La participation citoyenne est une des modes de ces dernières années en politique, notamment en Belgique. En soi, elle est plutôt positive. Alors que la déconnexion entre les élus et la population est un sujet qui revient régulièrement sur la table, elle consiste à demander plus souvent l’opinion de tout un chacun dans la prise de décision, de lui donner plus d’importance, de poids, voire parfois, les pleins pouvoirs.
Lors des dernières élections communales, de nombreuses listes locales n’avaient que ces mots-là à la bouche, promettant, ou réclamant, à leurs concitoyens plus d’implication dans la vie de leur entité. Certaines de ces listes étaient d’ailleurs composées, totalement ou en partie, de citoyens non affiliés à un parti politique.
C’est ce qui explique qu’aux quatre coins du pays, de plus en plus de démarches de participation citoyenne sont mises en place : comités consultatifs, budgets participatifs, etc.
Désormais, c’est la Région wallonne qui lance une initiative de la sorte. Dans le cadre de son objectif de réduire ses émissions de gaz à effet de serre de 55% entre 1990 et 2030, elle a décidé de demander à la population les décisions qu’elle devrait prendre. Non pas via une enquête publique mais bien en tirant au sort une cinquantaine de Wallons, formant le « panel citoyen sur le climat », comme le révèle Le Soir. A partir d’avril, ce comité se réunira un week-end par mois pour trouver des solutions ensemble.
Réunir ce panel n’a pas été une mince affaire. La Wallonie a contacté 5.000 personnes pour n’en garder que 75 (50 effectifs et 25 suppléants), avec un objectif de diversité et de représentativité.

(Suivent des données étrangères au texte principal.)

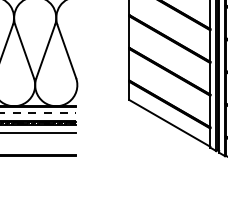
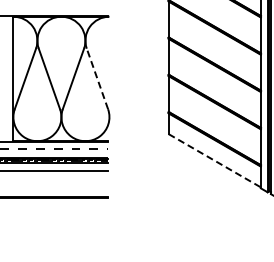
line: (66, 51) -> (97, 78), solid -> dashed
line: (170, 124) -> (215, 161), solid -> dashed

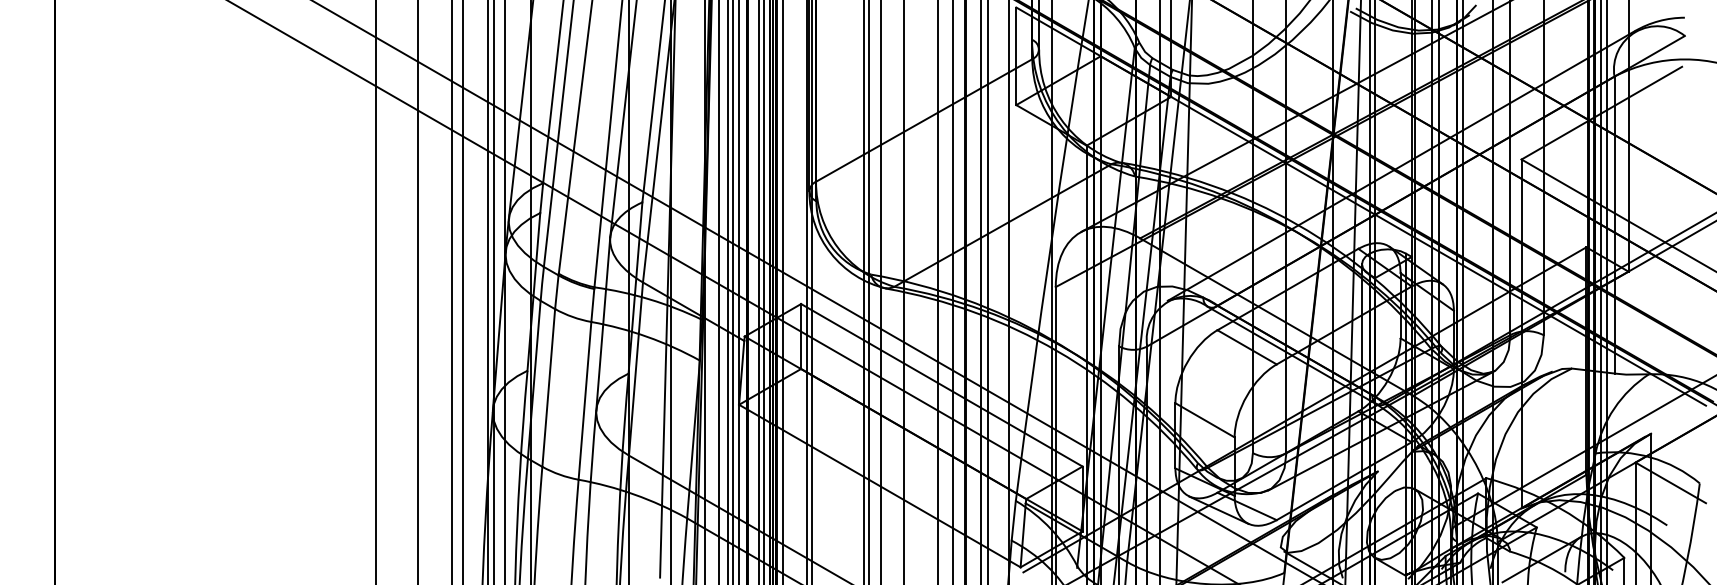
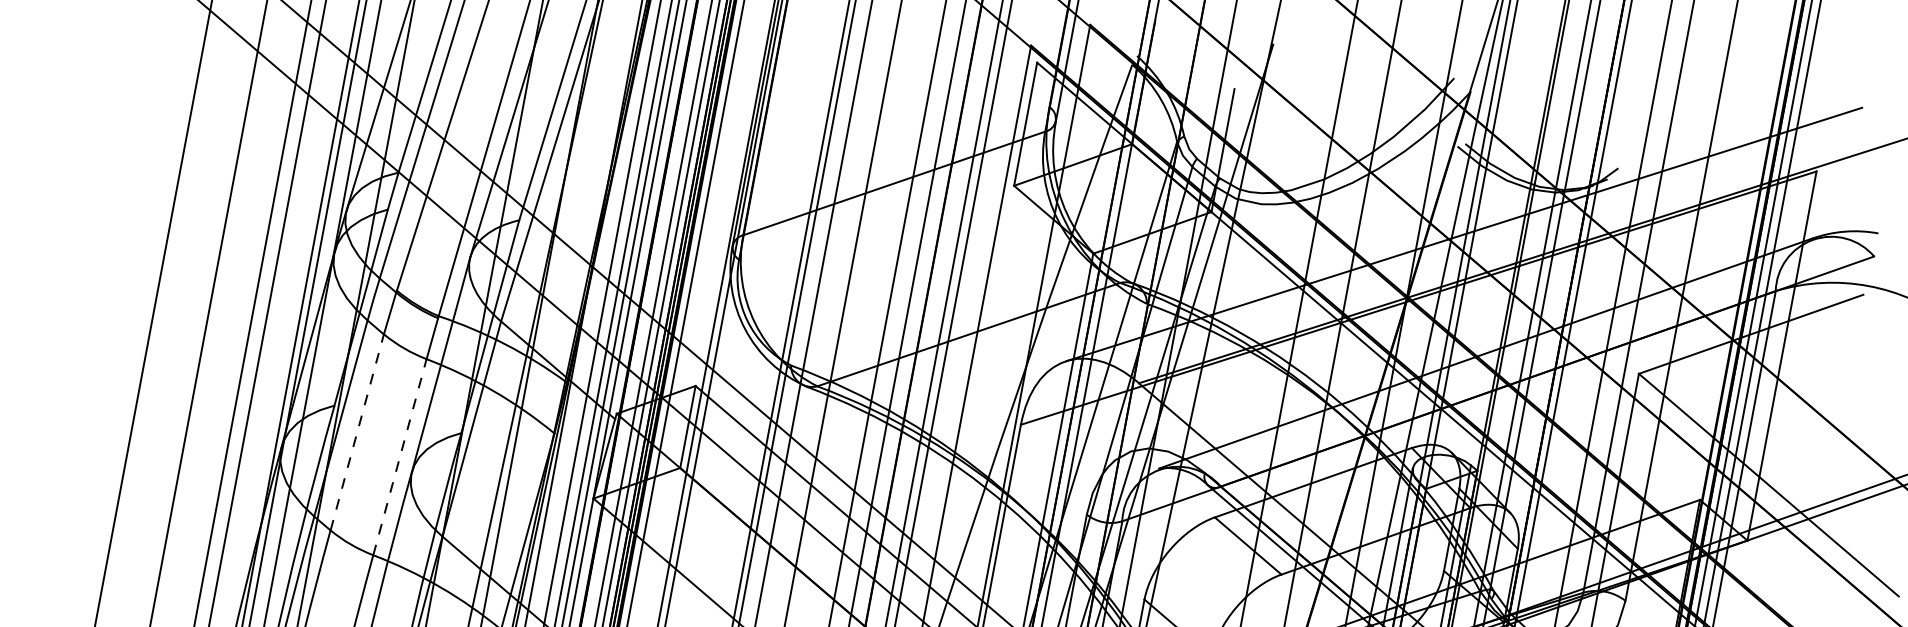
line: (548, 387) -> (357, 431), solid -> dashed
line: (585, 400) -> (400, 456), solid -> dashed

Faire confiance à la population plutôt qu’à des experts en la matière, le choix étonne, mais le ministre wallon du Climat, Philippe Henry (Ecolo), est confiant. « Derrière des apparences qui peuvent être jugées techniques, c’est un débat facilement appropriable » argumente-t-il dans les colonnes du quotidien. « Il touche à la vie de tous les jours : le télétravail, les livraisons de l’e-commerce, la mobilité... On doit de toute manière trouver des solutions ambitieuses dans tous les secteurs (mobilité, énergie, agriculture, bâtiment, économie…). La position du curseur, les arbitrages et le phasage feront partie des débats. »
Philippe Henry. (Belga)
Le but : obtenir, d’ici la fin de 2021, une position citoyenne sur ces diverses thématiques qui permettront d’aider à réviser le plan « air-énergie-climat » wallon. Celui-ci devra être adopté avant la fin de l’année prochaine.

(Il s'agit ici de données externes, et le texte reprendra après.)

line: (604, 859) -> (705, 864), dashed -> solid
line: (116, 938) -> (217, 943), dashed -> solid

Pour ne pas livrer à eux-mêmes ces 50 "élus", ils pourront baser leurs discussions sur un document de l’administration, ainsi que sur les opinions de différents acteurs : syndicats, patronat et associations. Tout pourrait être mis sur la table, accepté ou rejeté. Le monde politique, lui, sera absent des débats. « Même si toutes les propositions ne sont pas reprises, elles serviront, y compris ce qui concernera les autres niveaux de pouvoir comme le fédéral », assure le ministre.
Difficile de ne pas penser à nos voisins français, où un tel projet avait été lancé à l’échelle nationale en 2019. Il s’agissait d’une des réponses du gouvernement Macron aux manifestations des Gilets Jaunes qui frappaient le pays.
(Crédit: Maxppp)
Là aussi 150 Français avaient été tirés au sort pour former la Convention Citoyenne sur le Climat. L’idée principale était la même que chez nous : faire baisser les émissions de CO2 entre 1990 et 2030, mais de 40%. Ce comité devait discuter de 5 thèmes, notamment en questionnant des spécialistes de chaque sujet : la mobilité, le logement, l’alimentation, travail et production et la consommation.

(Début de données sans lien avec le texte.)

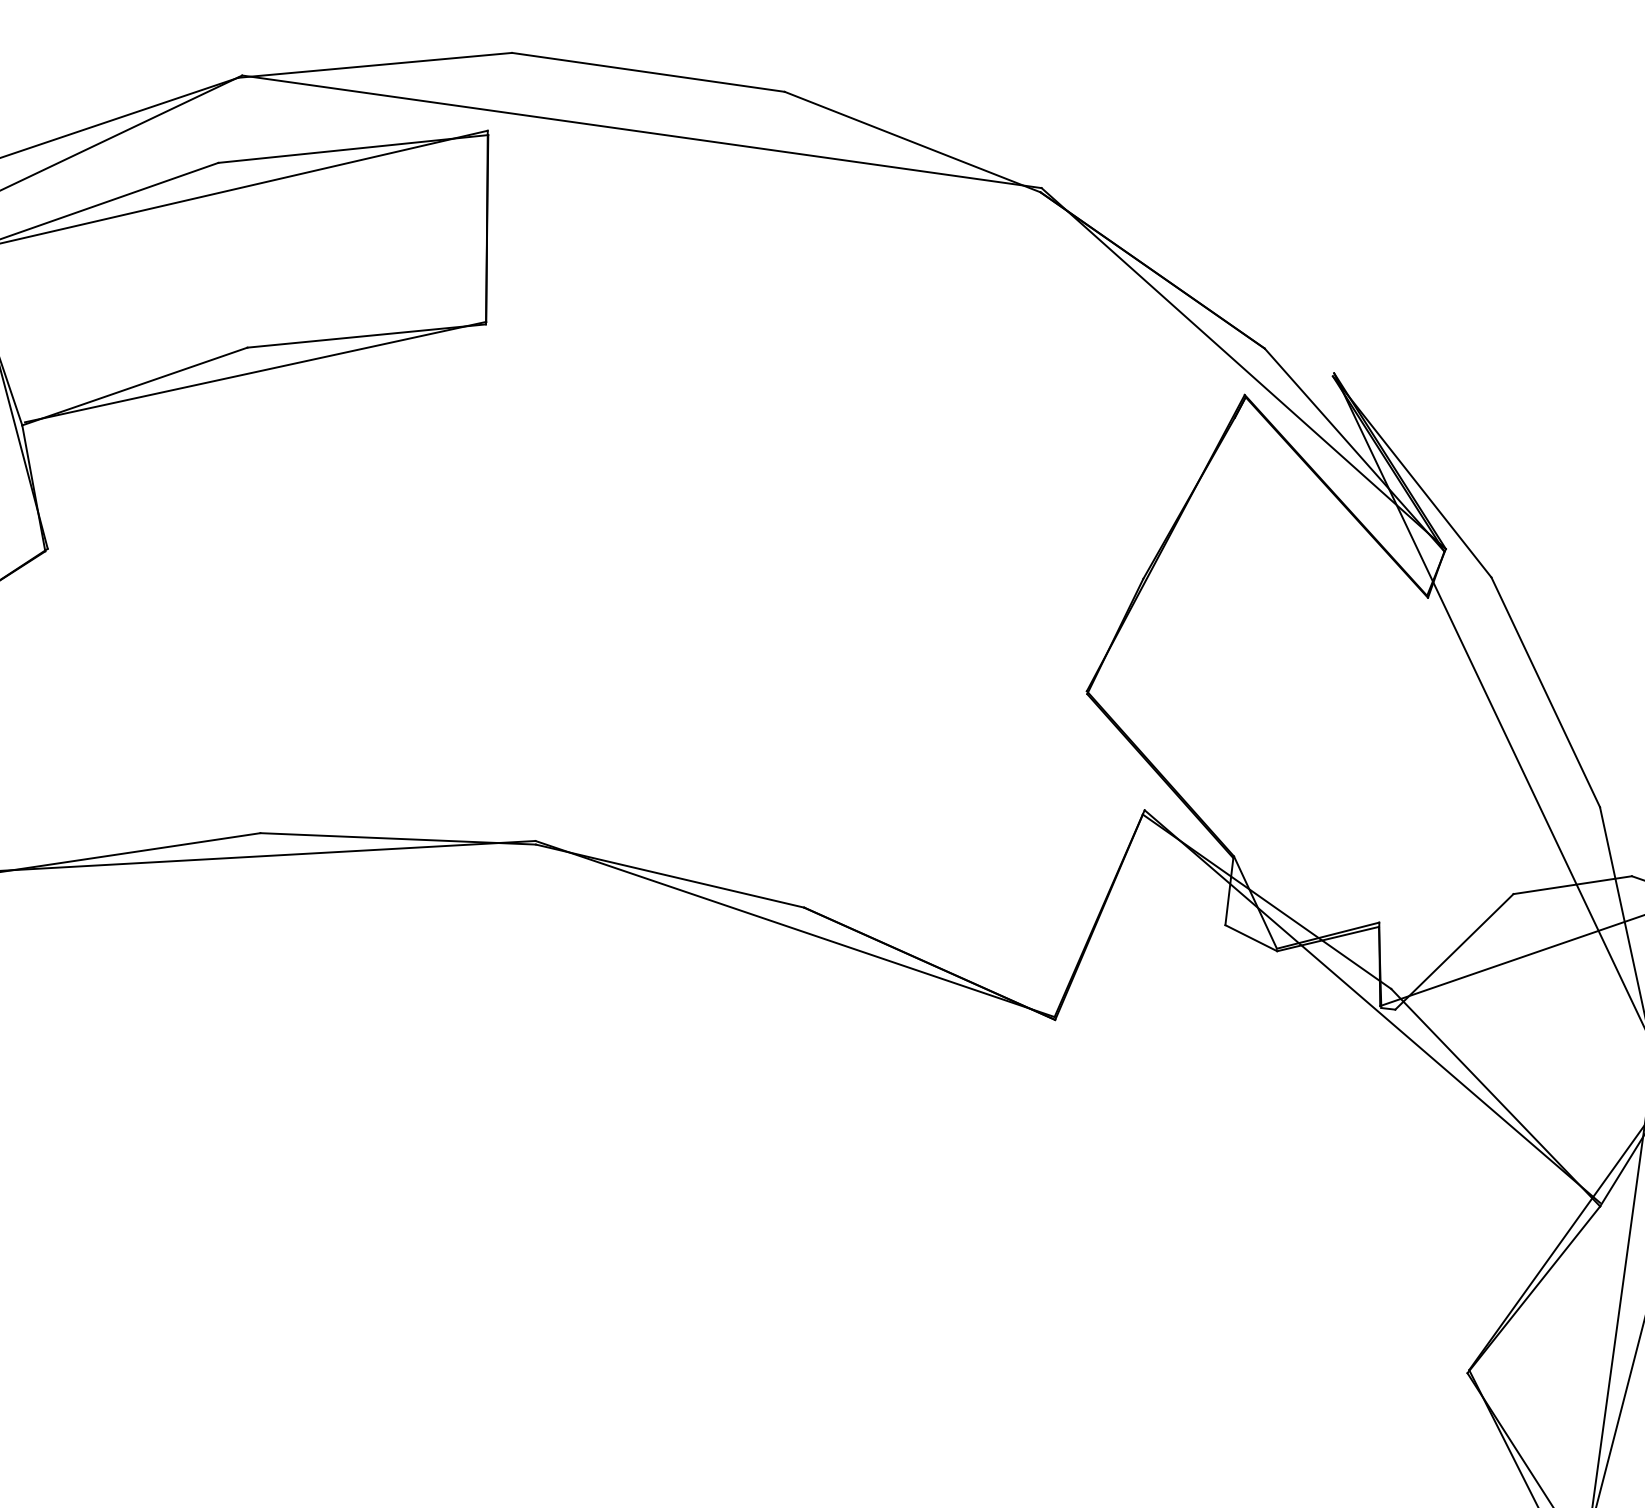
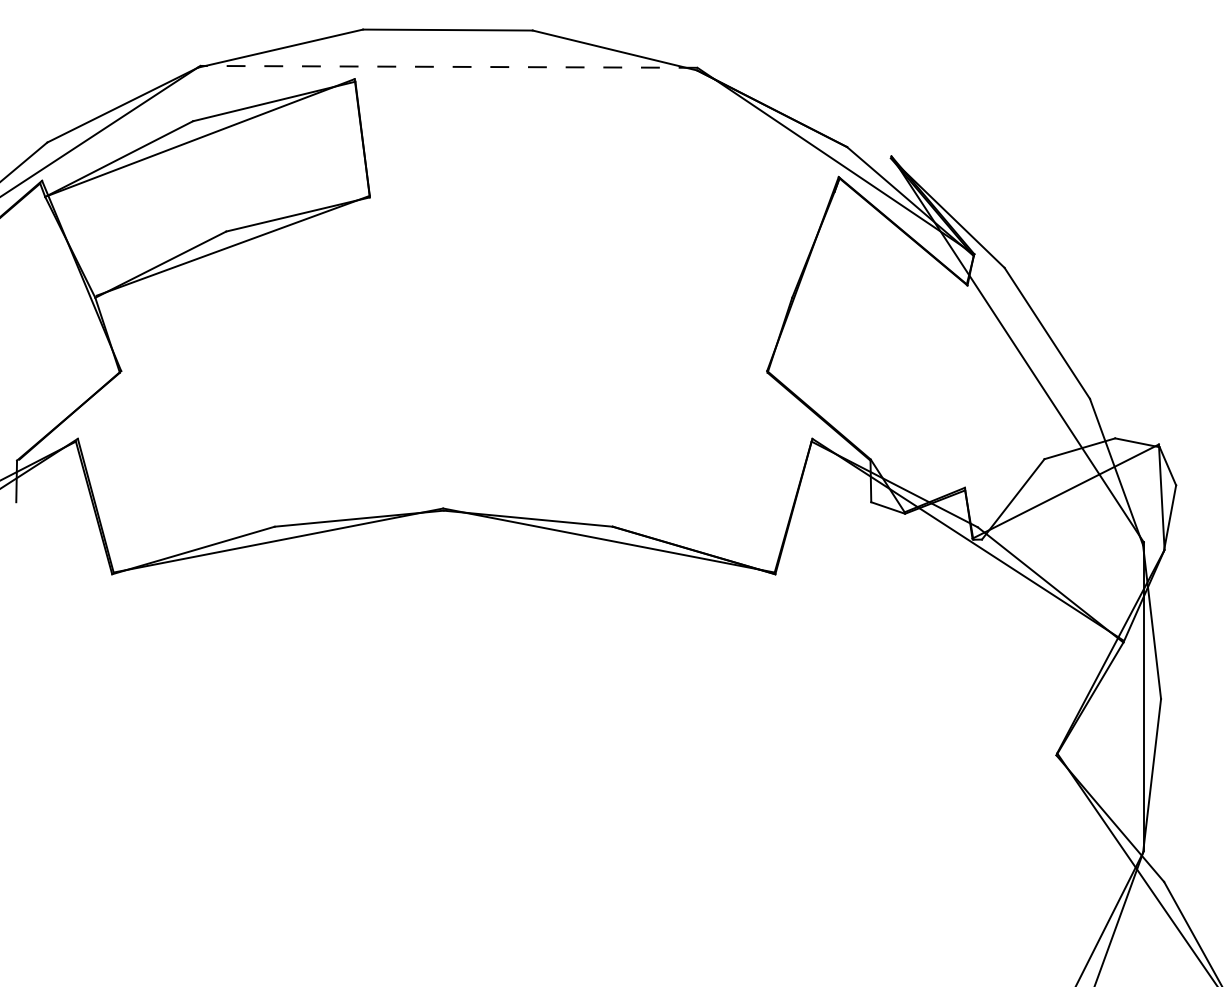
line: (641, 131) -> (448, 66), solid -> dashed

La CCC a remis ses 149 propositions au gouvernement en avril 2020. Celles-ci ont été transposées en un projet de loi, présenté au conseil des ministres français, il y a quelques jours seulement. Il comprend 65 articles, basés sur à peine la moitié des suggestions citoyennes, alors que le président de la République avait promis que leurs conclusions seraient transmises « sans filtre » mais qui a, à plusieurs reprises, changé de discours entre temps.
Pour un des 150 Français, qui a écrit un livre sur son expérience dans cette CCC, le projet de loi « ne va pas suffisamment loin, ne frappe pas suffisamment fort ». Il précise « qu’il y a certaines victoires aussi, mais selon nous il faut pouvoir avoir plus d'ambition. »
Le texte de cette loi sera présenté à l’Assemblée fin mars.